** PROVIDED ENTRIES **
—————

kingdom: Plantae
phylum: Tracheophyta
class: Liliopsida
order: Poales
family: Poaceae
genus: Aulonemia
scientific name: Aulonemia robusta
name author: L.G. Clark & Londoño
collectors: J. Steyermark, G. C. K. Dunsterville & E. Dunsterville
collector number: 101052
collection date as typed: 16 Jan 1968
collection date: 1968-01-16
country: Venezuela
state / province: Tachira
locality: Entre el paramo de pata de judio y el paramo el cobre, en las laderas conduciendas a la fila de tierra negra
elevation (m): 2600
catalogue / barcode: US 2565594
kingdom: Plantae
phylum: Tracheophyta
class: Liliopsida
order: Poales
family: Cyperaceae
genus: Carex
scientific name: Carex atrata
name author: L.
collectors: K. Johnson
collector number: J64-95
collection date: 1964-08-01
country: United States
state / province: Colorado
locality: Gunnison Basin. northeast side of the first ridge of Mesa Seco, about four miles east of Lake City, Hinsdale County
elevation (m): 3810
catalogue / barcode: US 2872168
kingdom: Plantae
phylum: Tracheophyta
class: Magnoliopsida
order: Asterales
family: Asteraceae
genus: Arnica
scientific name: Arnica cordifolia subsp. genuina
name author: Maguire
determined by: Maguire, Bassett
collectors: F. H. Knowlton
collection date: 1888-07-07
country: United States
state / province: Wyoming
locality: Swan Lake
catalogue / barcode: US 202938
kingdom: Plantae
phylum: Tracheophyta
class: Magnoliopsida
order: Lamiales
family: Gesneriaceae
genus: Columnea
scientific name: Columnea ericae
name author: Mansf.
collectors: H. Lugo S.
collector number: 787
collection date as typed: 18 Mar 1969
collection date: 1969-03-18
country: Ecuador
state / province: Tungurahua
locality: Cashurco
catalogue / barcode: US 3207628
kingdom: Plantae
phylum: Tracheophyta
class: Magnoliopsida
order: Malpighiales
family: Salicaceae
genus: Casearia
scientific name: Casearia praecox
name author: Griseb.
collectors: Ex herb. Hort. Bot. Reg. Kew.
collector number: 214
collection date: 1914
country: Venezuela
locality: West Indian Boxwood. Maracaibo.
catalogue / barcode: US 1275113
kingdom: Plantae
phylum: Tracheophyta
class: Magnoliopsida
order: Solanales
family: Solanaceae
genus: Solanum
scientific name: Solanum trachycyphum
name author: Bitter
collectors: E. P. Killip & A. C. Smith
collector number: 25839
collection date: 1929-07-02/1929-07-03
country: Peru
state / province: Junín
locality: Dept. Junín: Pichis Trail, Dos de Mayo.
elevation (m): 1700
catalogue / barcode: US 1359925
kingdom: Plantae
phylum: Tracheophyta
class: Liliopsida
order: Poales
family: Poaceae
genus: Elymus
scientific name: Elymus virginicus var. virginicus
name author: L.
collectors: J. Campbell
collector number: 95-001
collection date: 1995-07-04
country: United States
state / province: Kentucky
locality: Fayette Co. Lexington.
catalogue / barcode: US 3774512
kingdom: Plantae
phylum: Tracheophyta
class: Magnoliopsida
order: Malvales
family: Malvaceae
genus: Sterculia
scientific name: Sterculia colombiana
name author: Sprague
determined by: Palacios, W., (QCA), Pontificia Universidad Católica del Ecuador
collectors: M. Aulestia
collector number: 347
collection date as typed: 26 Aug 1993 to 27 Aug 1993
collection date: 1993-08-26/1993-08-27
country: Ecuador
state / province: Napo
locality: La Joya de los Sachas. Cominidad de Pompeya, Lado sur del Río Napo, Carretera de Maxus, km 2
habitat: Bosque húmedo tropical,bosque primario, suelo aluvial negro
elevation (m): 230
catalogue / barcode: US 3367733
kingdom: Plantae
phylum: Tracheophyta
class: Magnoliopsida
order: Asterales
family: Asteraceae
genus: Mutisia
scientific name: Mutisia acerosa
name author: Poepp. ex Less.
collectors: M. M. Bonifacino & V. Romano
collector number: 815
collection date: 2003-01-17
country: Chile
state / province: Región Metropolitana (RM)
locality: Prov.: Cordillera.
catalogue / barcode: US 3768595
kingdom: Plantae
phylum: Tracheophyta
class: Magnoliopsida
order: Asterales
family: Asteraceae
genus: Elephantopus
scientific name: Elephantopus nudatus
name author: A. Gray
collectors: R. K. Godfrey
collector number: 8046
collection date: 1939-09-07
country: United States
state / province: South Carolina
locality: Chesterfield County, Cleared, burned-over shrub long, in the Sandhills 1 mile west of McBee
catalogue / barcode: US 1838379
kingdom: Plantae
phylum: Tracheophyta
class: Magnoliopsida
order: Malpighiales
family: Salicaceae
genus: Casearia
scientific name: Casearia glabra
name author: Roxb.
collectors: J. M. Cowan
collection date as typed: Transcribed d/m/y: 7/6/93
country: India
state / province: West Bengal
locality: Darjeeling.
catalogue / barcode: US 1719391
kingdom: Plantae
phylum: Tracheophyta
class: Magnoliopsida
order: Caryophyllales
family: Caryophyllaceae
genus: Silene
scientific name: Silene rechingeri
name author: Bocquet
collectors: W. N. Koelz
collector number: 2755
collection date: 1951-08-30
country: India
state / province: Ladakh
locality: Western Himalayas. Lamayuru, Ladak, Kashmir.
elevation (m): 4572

—————

** PROMPT **
Substitute "site" for "locality" throughout the records above, and change nothing else.

** ANSWER TO THIS TASK **
kingdom: Plantae
phylum: Tracheophyta
class: Liliopsida
order: Poales
family: Poaceae
genus: Aulonemia
scientific name: Aulonemia robusta
name author: L.G. Clark & Londoño
collectors: J. Steyermark, G. C. K. Dunsterville & E. Dunsterville
collector number: 101052
collection date as typed: 16 Jan 1968
collection date: 1968-01-16
country: Venezuela
state / province: Tachira
site: Entre el paramo de pata de judio y el paramo el cobre, en las laderas conduciendas a la fila de tierra negra
elevation (m): 2600
catalogue / barcode: US 2565594
kingdom: Plantae
phylum: Tracheophyta
class: Liliopsida
order: Poales
family: Cyperaceae
genus: Carex
scientific name: Carex atrata
name author: L.
collectors: K. Johnson
collector number: J64-95
collection date: 1964-08-01
country: United States
state / province: Colorado
site: Gunnison Basin. northeast side of the first ridge of Mesa Seco, about four miles east of Lake City, Hinsdale County
elevation (m): 3810
catalogue / barcode: US 2872168
kingdom: Plantae
phylum: Tracheophyta
class: Magnoliopsida
order: Asterales
family: Asteraceae
genus: Arnica
scientific name: Arnica cordifolia subsp. genuina
name author: Maguire
determined by: Maguire, Bassett
collectors: F. H. Knowlton
collection date: 1888-07-07
country: United States
state / province: Wyoming
site: Swan Lake
catalogue / barcode: US 202938
kingdom: Plantae
phylum: Tracheophyta
class: Magnoliopsida
order: Lamiales
family: Gesneriaceae
genus: Columnea
scientific name: Columnea ericae
name author: Mansf.
collectors: H. Lugo S.
collector number: 787
collection date as typed: 18 Mar 1969
collection date: 1969-03-18
country: Ecuador
state / province: Tungurahua
site: Cashurco
catalogue / barcode: US 3207628
kingdom: Plantae
phylum: Tracheophyta
class: Magnoliopsida
order: Malpighiales
family: Salicaceae
genus: Casearia
scientific name: Casearia praecox
name author: Griseb.
collectors: Ex herb. Hort. Bot. Reg. Kew.
collector number: 214
collection date: 1914
country: Venezuela
site: West Indian Boxwood. Maracaibo.
catalogue / barcode: US 1275113
kingdom: Plantae
phylum: Tracheophyta
class: Magnoliopsida
order: Solanales
family: Solanaceae
genus: Solanum
scientific name: Solanum trachycyphum
name author: Bitter
collectors: E. P. Killip & A. C. Smith
collector number: 25839
collection date: 1929-07-02/1929-07-03
country: Peru
state / province: Junín
site: Dept. Junín: Pichis Trail, Dos de Mayo.
elevation (m): 1700
catalogue / barcode: US 1359925
kingdom: Plantae
phylum: Tracheophyta
class: Liliopsida
order: Poales
family: Poaceae
genus: Elymus
scientific name: Elymus virginicus var. virginicus
name author: L.
collectors: J. Campbell
collector number: 95-001
collection date: 1995-07-04
country: United States
state / province: Kentucky
site: Fayette Co. Lexington.
catalogue / barcode: US 3774512
kingdom: Plantae
phylum: Tracheophyta
class: Magnoliopsida
order: Malvales
family: Malvaceae
genus: Sterculia
scientific name: Sterculia colombiana
name author: Sprague
determined by: Palacios, W., (QCA), Pontificia Universidad Católica del Ecuador
collectors: M. Aulestia
collector number: 347
collection date as typed: 26 Aug 1993 to 27 Aug 1993
collection date: 1993-08-26/1993-08-27
country: Ecuador
state / province: Napo
site: La Joya de los Sachas. Cominidad de Pompeya, Lado sur del Río Napo, Carretera de Maxus, km 2
habitat: Bosque húmedo tropical,bosque primario, suelo aluvial negro
elevation (m): 230
catalogue / barcode: US 3367733
kingdom: Plantae
phylum: Tracheophyta
class: Magnoliopsida
order: Asterales
family: Asteraceae
genus: Mutisia
scientific name: Mutisia acerosa
name author: Poepp. ex Less.
collectors: M. M. Bonifacino & V. Romano
collector number: 815
collection date: 2003-01-17
country: Chile
state / province: Región Metropolitana (RM)
site: Prov.: Cordillera.
catalogue / barcode: US 3768595
kingdom: Plantae
phylum: Tracheophyta
class: Magnoliopsida
order: Asterales
family: Asteraceae
genus: Elephantopus
scientific name: Elephantopus nudatus
name author: A. Gray
collectors: R. K. Godfrey
collector number: 8046
collection date: 1939-09-07
country: United States
state / province: South Carolina
site: Chesterfield County, Cleared, burned-over shrub long, in the Sandhills 1 mile west of McBee
catalogue / barcode: US 1838379
kingdom: Plantae
phylum: Tracheophyta
class: Magnoliopsida
order: Malpighiales
family: Salicaceae
genus: Casearia
scientific name: Casearia glabra
name author: Roxb.
collectors: J. M. Cowan
collection date as typed: Transcribed d/m/y: 7/6/93
country: India
state / province: West Bengal
site: Darjeeling.
catalogue / barcode: US 1719391
kingdom: Plantae
phylum: Tracheophyta
class: Magnoliopsida
order: Caryophyllales
family: Caryophyllaceae
genus: Silene
scientific name: Silene rechingeri
name author: Bocquet
collectors: W. N. Koelz
collector number: 2755
collection date: 1951-08-30
country: India
state / province: Ladakh
site: Western Himalayas. Lamayuru, Ladak, Kashmir.
elevation (m): 4572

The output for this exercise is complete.